Actual steel section
Sc = a * b,
where a is the width of the rod, b is the thickness of the magnetic circuit according to Figure 2 or 3.
Actual cross-sectional area of the core window
So = h * c,
where h is the height of the window, c is the width of the window according to Figure 2 or 3.
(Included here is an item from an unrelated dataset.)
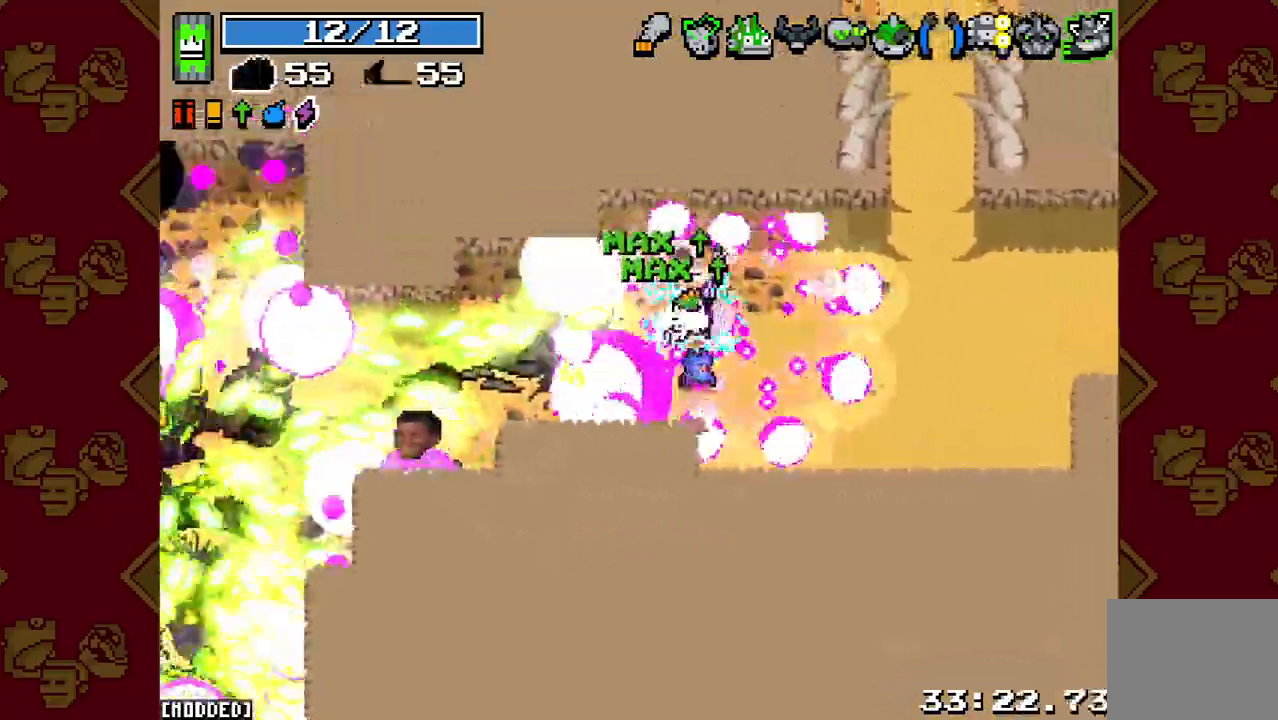
Gameplay with a controller (PlayStation layout); each line is a JSON object with the inputs held at the frame after it. "events" lists button and stick changes between this image and that frame as [ms after this image, input, new state], when the widget could be followed in between. Not read: L3 R3.
{"buttons": ["R2"], "left_stick": "down-left", "right_stick": "down-left", "events": [[67, "R2", "down"], [100, "left_stick", "up-right"], [167, "R2", "up"], [267, "R2", "down"], [300, "left_stick", "up-left"], [367, "L1", "down"], [367, "R2", "up"], [400, "right_stick", "down-left"], [467, "L1", "up"], [467, "R2", "down"], [500, "left_stick", "down-left"]]}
The value of the rated current of the primary winding
P1 = U1 * I1
where I1 is the current in the primary winding (A).
Rated current in windings
I = Spr * j,
where Spr – wire cross-section (mm²).
Winding wire cross-section
Spr = 3.14 * R²,
where I is the current in the winding (A), R is the radius of the wire (mm).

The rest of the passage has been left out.